ACTIVITY. Return only those lines of the listing in which "evenodd" appears.

INPUT FOR THIS TASK.
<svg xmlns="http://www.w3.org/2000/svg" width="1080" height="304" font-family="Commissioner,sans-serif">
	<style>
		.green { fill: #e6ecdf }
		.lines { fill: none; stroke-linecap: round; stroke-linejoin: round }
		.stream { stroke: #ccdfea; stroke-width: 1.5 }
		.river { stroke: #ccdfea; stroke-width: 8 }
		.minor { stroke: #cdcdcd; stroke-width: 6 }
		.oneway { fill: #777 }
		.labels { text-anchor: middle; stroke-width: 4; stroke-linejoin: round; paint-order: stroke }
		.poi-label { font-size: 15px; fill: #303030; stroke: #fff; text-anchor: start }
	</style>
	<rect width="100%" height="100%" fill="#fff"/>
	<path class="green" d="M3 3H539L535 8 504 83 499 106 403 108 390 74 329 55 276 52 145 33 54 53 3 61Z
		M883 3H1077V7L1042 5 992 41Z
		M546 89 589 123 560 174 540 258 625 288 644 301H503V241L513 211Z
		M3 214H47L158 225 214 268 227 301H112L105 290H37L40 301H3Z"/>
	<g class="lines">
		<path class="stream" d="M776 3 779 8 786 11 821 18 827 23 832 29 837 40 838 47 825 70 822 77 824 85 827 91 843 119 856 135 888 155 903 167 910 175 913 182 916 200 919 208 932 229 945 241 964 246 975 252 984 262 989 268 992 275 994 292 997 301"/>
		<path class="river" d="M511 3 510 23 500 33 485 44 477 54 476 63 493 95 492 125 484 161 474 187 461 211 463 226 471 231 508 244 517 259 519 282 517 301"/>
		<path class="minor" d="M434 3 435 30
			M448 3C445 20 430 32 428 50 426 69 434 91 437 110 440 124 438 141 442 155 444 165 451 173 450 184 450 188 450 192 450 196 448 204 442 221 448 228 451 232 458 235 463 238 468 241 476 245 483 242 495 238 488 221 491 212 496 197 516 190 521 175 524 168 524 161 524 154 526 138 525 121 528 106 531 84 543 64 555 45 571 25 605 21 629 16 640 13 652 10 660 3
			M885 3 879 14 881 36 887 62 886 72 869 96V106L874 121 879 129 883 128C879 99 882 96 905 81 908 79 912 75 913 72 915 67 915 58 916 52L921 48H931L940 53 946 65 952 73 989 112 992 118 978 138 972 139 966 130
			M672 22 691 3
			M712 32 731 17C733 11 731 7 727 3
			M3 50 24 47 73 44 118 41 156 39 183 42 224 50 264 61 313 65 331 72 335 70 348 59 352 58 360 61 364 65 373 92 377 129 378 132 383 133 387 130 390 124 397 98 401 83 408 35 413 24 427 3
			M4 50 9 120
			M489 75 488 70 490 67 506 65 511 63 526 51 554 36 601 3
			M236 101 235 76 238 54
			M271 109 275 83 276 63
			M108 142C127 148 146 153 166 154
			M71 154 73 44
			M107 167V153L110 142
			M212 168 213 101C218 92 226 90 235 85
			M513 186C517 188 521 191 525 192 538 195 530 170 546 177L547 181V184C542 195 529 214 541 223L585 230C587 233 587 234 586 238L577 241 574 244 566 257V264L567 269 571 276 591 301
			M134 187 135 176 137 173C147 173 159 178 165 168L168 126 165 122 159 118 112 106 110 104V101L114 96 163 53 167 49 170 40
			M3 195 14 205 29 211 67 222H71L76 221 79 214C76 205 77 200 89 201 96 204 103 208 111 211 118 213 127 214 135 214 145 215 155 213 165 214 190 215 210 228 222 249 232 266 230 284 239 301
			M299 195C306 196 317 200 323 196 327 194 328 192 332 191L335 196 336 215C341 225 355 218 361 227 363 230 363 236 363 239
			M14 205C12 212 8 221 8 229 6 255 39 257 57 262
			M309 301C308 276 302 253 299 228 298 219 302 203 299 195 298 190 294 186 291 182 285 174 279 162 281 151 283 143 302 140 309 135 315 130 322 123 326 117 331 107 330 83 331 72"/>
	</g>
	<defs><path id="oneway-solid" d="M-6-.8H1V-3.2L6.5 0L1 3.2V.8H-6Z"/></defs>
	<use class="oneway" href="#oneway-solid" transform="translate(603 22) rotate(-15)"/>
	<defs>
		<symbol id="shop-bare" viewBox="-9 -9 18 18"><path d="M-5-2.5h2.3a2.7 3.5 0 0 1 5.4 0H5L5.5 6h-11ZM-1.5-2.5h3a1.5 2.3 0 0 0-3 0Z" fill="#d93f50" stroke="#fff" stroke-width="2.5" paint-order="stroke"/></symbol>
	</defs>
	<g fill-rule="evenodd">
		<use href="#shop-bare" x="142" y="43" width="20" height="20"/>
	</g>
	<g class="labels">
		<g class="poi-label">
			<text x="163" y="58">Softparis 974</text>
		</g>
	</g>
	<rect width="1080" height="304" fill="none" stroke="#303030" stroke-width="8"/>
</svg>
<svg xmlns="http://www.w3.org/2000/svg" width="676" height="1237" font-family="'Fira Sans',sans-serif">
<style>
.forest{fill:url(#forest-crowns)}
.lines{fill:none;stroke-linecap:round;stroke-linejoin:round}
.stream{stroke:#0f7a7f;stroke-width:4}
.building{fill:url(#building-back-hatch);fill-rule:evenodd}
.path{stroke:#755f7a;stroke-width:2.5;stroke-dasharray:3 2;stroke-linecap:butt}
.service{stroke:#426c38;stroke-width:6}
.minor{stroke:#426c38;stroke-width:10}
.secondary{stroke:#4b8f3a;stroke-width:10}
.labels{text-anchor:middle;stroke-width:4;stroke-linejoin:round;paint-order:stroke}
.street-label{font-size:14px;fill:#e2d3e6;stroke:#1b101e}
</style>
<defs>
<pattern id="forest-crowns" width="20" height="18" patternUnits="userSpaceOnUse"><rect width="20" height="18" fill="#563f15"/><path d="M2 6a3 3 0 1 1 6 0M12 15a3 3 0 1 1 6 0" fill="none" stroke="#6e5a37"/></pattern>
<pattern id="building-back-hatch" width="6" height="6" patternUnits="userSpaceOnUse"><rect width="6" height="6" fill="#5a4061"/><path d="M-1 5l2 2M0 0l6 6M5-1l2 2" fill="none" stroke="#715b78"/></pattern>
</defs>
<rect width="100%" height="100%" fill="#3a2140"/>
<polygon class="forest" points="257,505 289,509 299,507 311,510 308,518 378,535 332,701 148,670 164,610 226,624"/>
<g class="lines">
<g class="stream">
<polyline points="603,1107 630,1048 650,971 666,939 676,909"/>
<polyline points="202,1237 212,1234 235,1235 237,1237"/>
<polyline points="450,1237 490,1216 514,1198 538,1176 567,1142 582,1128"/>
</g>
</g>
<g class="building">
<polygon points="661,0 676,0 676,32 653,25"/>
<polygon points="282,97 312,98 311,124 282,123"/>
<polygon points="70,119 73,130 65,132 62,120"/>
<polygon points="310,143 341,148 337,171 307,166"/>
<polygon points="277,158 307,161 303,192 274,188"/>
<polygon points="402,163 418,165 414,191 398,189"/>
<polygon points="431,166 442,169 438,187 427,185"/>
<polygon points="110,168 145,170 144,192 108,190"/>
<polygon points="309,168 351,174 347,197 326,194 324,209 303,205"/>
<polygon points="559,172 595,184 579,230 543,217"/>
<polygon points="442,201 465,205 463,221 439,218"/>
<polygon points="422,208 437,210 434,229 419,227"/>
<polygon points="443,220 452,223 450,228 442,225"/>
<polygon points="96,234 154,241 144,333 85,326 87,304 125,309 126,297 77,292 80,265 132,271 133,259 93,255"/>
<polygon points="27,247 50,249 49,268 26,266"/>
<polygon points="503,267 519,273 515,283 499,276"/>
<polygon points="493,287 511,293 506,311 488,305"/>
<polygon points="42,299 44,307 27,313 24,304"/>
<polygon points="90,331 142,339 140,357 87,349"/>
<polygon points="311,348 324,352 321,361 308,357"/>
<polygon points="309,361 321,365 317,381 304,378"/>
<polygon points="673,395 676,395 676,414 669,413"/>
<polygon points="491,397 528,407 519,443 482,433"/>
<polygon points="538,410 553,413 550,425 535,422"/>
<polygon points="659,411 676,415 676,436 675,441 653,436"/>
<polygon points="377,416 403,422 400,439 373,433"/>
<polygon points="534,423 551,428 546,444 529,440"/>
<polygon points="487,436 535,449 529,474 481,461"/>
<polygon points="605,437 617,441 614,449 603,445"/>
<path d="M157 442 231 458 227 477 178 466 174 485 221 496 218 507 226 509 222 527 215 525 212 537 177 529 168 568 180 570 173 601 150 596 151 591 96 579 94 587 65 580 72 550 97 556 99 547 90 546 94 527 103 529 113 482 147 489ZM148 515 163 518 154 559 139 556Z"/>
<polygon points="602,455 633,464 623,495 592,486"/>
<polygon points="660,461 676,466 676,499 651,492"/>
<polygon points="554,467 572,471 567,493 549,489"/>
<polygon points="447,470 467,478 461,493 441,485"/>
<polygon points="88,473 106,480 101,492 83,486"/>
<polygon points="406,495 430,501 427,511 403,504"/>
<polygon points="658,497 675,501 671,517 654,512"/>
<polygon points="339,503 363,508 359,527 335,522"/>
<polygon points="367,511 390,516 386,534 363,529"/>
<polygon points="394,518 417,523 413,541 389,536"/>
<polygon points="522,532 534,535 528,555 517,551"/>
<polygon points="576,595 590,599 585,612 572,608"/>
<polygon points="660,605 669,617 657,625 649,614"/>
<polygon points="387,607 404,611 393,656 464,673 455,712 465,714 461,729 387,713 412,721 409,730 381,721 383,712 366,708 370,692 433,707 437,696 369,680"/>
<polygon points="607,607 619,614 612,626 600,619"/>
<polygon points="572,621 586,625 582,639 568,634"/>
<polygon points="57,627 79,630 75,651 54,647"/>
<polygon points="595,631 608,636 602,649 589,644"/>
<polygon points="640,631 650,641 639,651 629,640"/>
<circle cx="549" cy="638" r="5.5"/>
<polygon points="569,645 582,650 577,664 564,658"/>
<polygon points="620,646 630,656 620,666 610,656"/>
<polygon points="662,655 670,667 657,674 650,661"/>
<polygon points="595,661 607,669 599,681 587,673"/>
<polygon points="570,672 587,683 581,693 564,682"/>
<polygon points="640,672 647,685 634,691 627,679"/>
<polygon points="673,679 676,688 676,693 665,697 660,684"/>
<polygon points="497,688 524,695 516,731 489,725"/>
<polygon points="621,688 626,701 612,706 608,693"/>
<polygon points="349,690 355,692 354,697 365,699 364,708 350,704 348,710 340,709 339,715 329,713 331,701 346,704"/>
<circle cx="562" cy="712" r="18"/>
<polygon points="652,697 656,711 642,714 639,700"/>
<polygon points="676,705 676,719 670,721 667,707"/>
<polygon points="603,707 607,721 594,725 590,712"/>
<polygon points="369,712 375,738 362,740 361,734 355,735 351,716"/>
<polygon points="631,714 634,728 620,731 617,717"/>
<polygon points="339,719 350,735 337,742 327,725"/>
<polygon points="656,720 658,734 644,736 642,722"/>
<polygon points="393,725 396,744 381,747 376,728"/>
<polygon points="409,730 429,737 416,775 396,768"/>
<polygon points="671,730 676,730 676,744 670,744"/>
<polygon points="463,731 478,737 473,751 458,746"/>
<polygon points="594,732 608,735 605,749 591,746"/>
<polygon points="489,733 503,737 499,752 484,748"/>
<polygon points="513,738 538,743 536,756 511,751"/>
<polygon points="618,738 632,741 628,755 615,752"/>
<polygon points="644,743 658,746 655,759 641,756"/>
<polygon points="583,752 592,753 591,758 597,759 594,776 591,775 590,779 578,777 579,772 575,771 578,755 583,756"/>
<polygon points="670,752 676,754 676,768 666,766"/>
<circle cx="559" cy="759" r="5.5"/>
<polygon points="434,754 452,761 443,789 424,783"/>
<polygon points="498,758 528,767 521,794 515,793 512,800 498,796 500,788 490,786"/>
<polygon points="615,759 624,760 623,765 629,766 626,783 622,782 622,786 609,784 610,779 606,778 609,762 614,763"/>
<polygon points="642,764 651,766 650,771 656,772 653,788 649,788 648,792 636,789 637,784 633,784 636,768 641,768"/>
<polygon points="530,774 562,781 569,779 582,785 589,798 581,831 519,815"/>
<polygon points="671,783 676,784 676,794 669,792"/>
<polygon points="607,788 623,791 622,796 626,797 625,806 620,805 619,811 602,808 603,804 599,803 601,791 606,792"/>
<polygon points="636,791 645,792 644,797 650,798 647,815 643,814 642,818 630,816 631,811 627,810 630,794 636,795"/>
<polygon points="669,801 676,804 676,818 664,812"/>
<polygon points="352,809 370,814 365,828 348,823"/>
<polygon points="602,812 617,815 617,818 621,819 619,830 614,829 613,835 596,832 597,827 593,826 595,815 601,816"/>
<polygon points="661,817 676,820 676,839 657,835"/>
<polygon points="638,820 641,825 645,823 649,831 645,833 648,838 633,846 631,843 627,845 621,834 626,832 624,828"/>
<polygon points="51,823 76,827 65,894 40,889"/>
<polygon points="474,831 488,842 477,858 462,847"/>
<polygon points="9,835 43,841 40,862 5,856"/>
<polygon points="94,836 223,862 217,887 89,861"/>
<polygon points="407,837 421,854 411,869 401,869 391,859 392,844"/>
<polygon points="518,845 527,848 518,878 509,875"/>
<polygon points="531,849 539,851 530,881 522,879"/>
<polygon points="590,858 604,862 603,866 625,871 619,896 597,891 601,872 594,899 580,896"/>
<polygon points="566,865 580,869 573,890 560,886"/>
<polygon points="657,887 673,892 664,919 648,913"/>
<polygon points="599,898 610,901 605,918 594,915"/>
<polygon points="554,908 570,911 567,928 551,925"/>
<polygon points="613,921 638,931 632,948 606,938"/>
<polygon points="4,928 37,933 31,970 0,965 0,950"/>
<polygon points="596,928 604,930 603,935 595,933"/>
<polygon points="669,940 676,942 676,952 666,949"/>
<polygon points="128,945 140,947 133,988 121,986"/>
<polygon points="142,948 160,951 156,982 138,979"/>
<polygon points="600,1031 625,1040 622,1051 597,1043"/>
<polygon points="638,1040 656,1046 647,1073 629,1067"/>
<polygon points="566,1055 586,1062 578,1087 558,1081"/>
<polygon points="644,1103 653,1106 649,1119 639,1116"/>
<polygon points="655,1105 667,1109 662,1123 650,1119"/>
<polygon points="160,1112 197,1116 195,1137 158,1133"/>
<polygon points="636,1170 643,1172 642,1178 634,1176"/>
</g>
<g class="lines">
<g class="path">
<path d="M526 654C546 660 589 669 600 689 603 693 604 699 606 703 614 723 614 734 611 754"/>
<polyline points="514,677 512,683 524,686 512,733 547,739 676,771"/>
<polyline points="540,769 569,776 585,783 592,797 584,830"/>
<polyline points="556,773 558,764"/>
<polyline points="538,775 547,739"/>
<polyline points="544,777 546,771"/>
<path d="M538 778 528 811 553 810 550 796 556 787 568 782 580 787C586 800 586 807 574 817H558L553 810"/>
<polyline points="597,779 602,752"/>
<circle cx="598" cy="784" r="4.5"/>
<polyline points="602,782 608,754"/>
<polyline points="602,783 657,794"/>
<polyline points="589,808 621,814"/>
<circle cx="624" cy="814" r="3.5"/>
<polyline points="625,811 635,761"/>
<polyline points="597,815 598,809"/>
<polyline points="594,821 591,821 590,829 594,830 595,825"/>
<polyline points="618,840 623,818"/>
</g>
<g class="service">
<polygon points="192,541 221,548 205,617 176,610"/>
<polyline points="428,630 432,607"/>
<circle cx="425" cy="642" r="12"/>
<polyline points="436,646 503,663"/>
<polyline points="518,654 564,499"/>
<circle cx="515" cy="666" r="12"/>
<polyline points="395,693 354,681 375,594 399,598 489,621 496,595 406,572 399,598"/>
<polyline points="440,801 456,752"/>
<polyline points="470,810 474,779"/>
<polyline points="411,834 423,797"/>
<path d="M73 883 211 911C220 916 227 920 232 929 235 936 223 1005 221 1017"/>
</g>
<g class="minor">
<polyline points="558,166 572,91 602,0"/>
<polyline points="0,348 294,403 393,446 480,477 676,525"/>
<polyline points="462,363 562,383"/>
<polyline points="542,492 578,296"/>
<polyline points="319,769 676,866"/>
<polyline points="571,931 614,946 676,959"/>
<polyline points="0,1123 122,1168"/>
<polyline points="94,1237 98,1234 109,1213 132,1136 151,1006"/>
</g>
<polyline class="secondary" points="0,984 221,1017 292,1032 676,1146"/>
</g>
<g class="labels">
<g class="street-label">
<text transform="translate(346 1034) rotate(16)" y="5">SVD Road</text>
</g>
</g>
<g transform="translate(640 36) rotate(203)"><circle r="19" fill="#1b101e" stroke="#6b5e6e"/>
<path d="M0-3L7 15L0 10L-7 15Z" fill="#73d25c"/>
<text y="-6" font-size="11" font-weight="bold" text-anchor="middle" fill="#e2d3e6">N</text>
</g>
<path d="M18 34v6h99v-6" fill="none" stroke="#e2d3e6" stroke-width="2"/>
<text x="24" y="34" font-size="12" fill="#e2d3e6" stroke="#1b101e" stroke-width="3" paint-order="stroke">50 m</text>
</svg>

SOLUTION TO THIS TASK.
	<g fill-rule="evenodd">
.building{fill:url(#building-back-hatch);fill-rule:evenodd}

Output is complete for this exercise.